**WHAT THE EXERCISE ASKS:**
"- liver: [63, 153, 137, 297]" appears in one line; retype that line and all lines following it through the end of the records, with nothing left out or added.

== Segment start ==

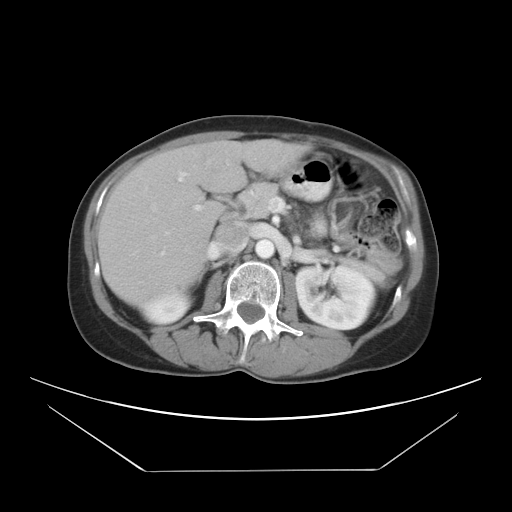
Contrast-enhanced abdominal CT, one axial slice; position 14 of 30 along the scan axis; reconstruction kernel STANDARD; 120 kVp; intravenous contrast given; soft-tissue window (W 400 / L 40 HU); 7.5 mm slice thickness; 512 × 512 image matrix. Case-level facts recorded for this patient, not image findings: patient: female, age 66 years at operation; diagnosis: colorectal cancer liver metastases, imaged before liver resection; multiple liver metastases: yes; largest metastasis: 2.5 cm; chemotherapy before resection: no.
Annotated regions visible in this slice (expert manual segmentation):
- hepatic veins: box from (x=153, y=205) to (x=156, y=211) px
- liver: (x=100, y=140)–(x=298, y=302)
- planned liver remnant (the part of the liver to remain after resection): (x=113, y=142)–(x=248, y=301)
- portal vein (with intrahepatic branches): (x=177, y=169)–(x=200, y=210)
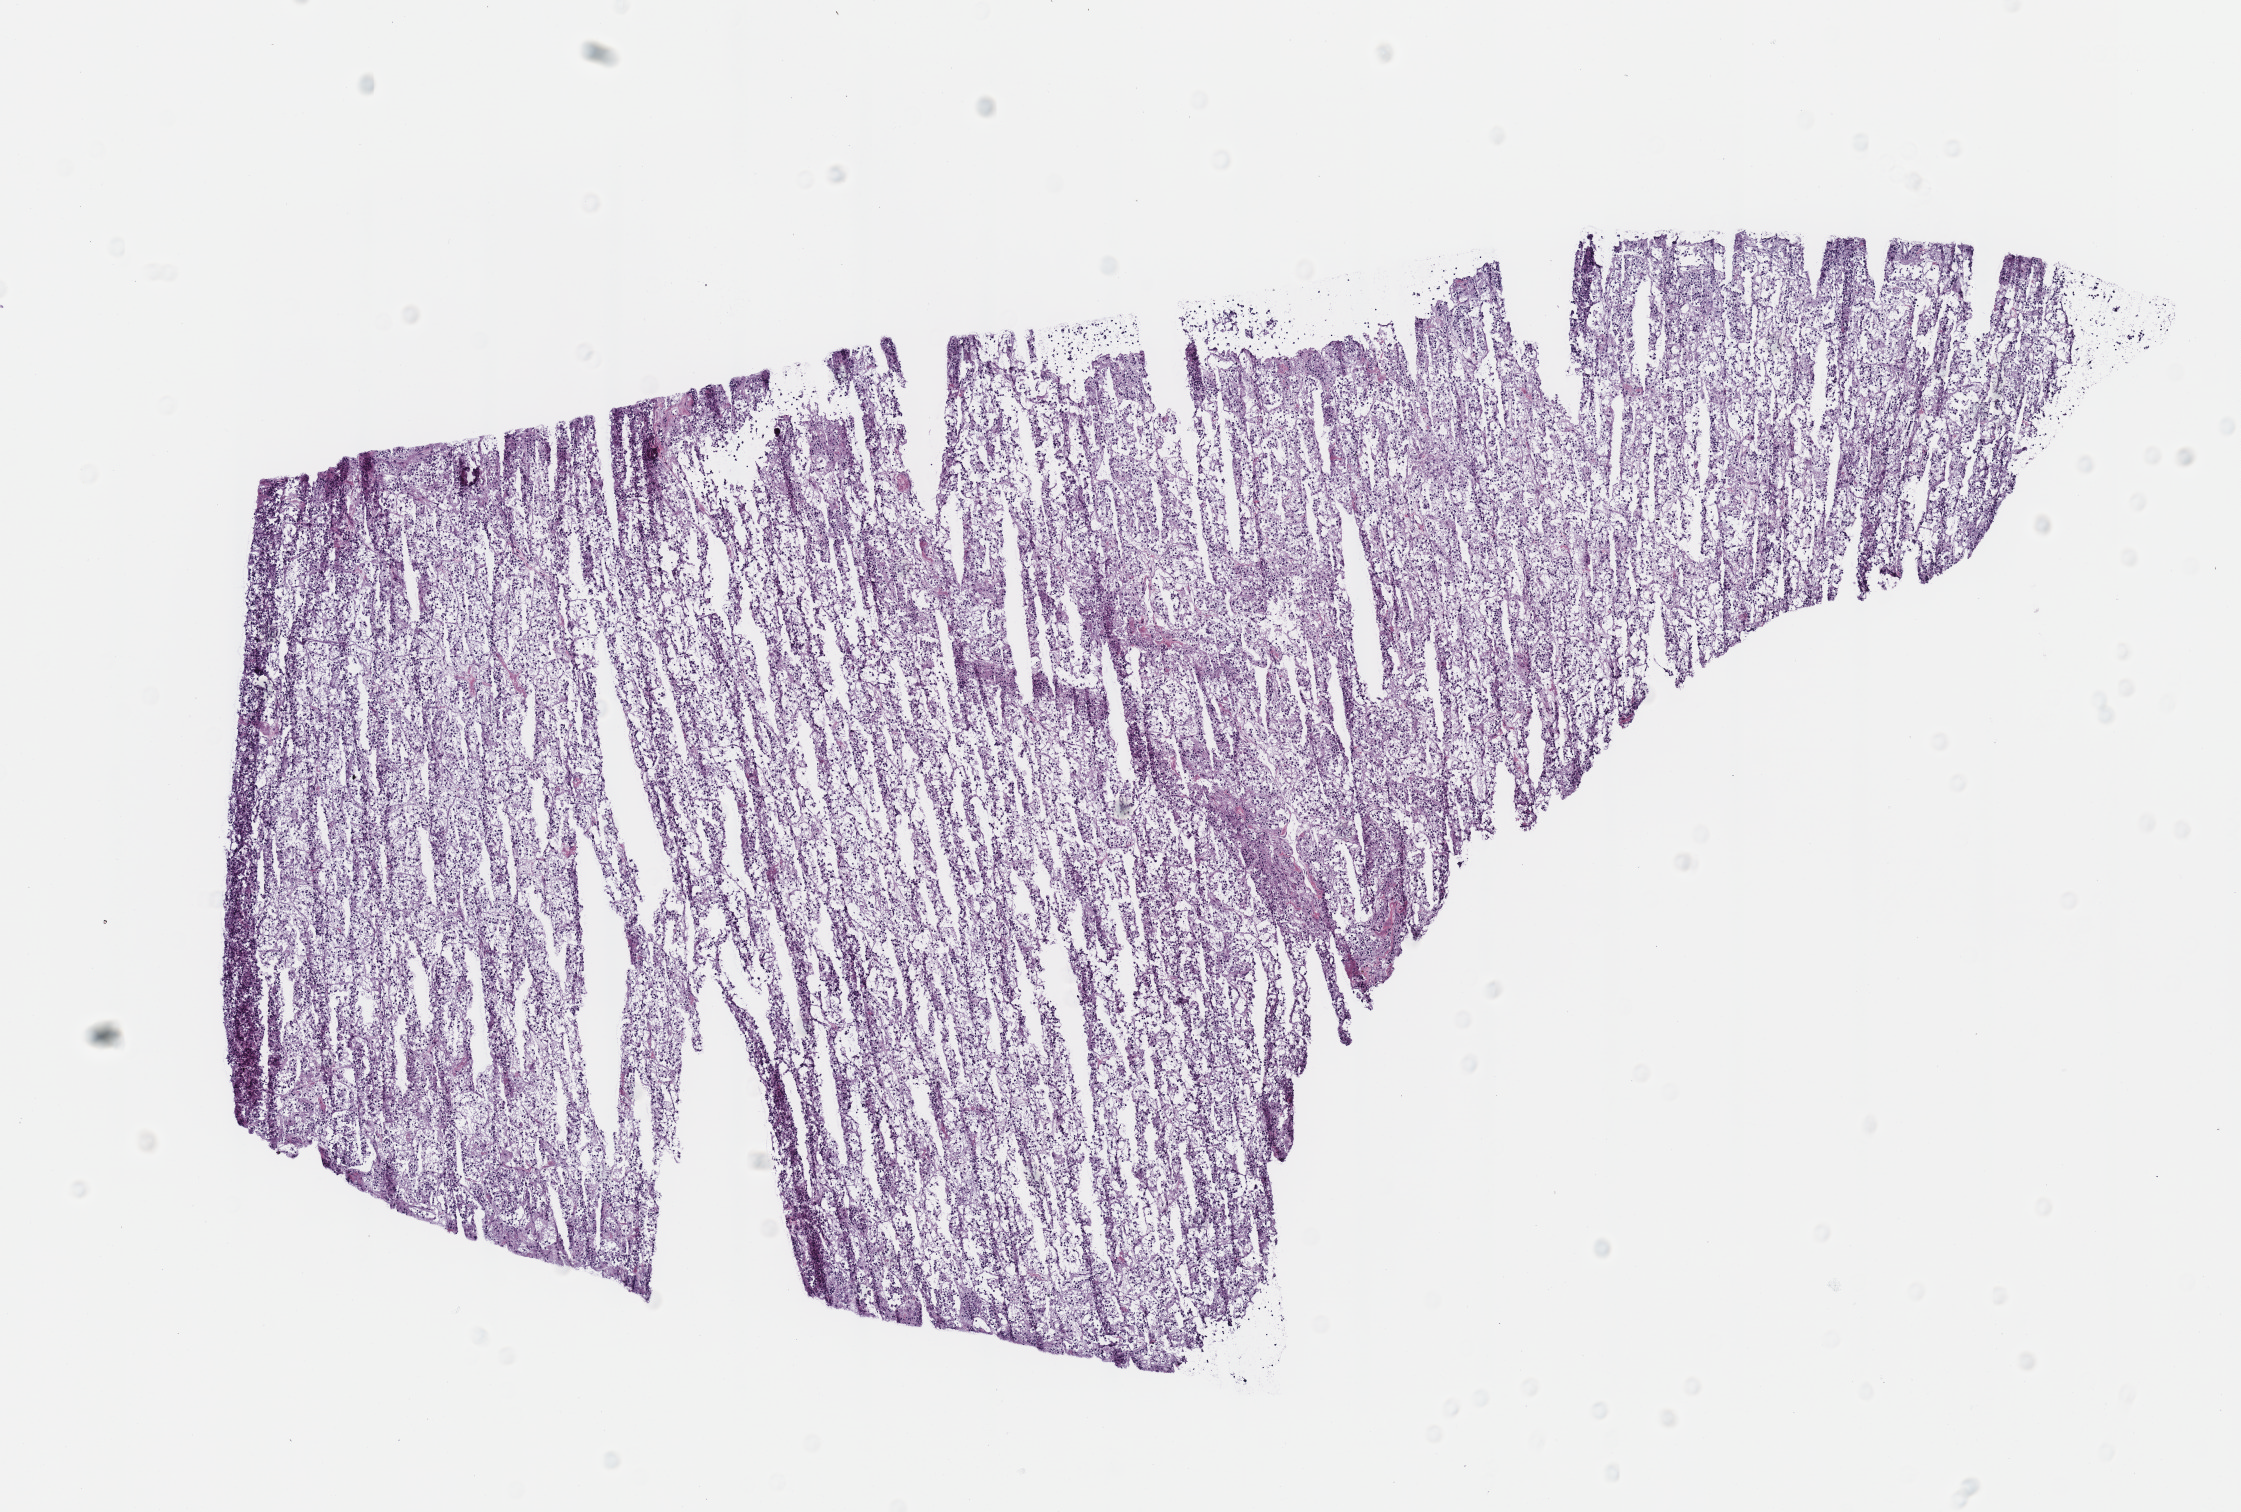
Hematoxylin and eosin (H&E) stained whole-slide image, low-resolution overview of the scanned area, about 8.8 x 5.9 mm (from a 40x scan). Frozen section from the top of the tissue portion. Sample: primary tumour, kidney. Patient: female, age at initial diagnosis 38 years. Histologic grade: G2 (moderately differentiated). Slide review estimates, as recorded: tumour cells 95%, tumour nuclei 90%, normal cells 0%, stromal cells 5%, necrosis 0%.
AJCC pathologic stage: I. Pathologic diagnosis: Clear cell adenocarcinoma, NOS.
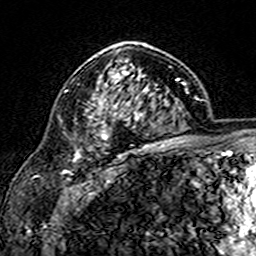
Breast MRI (dynamic contrast-enhanced), one axial slice. Slice 106 of 160 in the series (ordered by position). Cropped to one breast. Dynamic contrast-enhanced series, time point 2 of 7 at this slice position (early post-contrast). 3 T. TE 4.6 ms, TR 7.4 ms. 1 mm slice thickness. 256 × 256 image matrix, field of view 144 × 144 mm. Female patient.
Annotated regions visible in this slice (semi-automatic segmentation, software-assisted and operator-edited):
- enhancing-tissue mask used for the functional tumour volume (all voxels passing the contrast-enhancement thresholds inside the analysis volume; usually the tumour): bounding box [x1, y1, x2, y2] px = [102, 43, 148, 140]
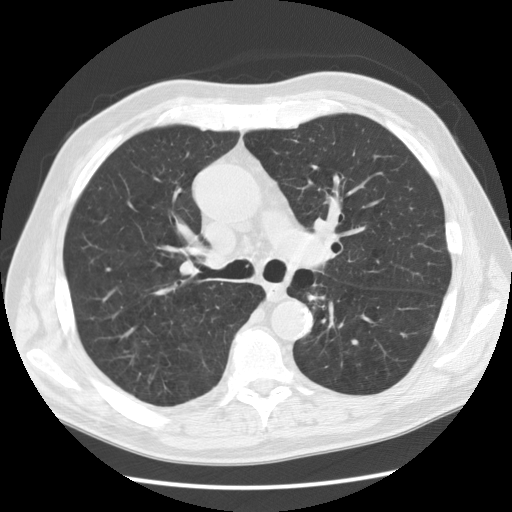
Axial slice from a low-dose chest CT screening exam. Second annual screen. Lung window (W 1500 / L -600 HU). Standard (soft-tissue) reconstruction kernel (STANDARD). Slice 49 of 130 in the series. 512 × 512 image matrix, field of view 362 × 362 mm. Male participant, aged 73 years at enrolment. Current smoker at enrolment.
Expert-annotated lung lesion, box from (x=292, y=275) to (x=338, y=318) px. The screening reader recorded 4 non-calcified nodules or masses ≥4 mm on this exam (right upper lobe, right upper lobe, left upper lobe, right lower lobe); which of them this box marks is not recorded. Official screen result: positive, no significant change: stable abnormalities potentially related to lung cancer, unchanged since the prior screening exam. Later outcome: lung cancer diagnosed 302 days after this screen — small cell carcinoma, NOS, left lower lobe, stage IIIB (AJCC 6th edition), 55 mm at pathology.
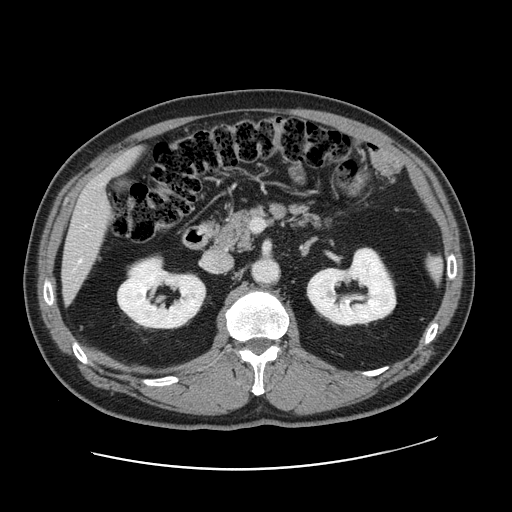
Contrast-enhanced abdominal CT, one axial slice; slice 79 of 178 in the series (ordered by position); intravenous contrast given; soft-tissue window (W 400 / L 40 HU); 512 × 512 image matrix, field of view 403 × 403 mm. From the clinical record (not read from this slice): patient: female, age 49 years at operation; diagnosis: colorectal cancer liver metastases, imaged before liver resection; multiple liver metastases: yes; largest metastasis: 8 cm; disease in both lobes: yes.
Annotated regions visible in this slice (expert manual segmentation):
- hepatic veins: bounding box [x1, y1, x2, y2] px = [79, 259, 82, 261]
- liver: [63, 153, 137, 297]
- planned liver remnant (the part of the liver to remain after resection): [111, 153, 137, 170]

== Segment end ==

**ANSWER SPACE:**
- liver: [63, 153, 137, 297]
- planned liver remnant (the part of the liver to remain after resection): [111, 153, 137, 170]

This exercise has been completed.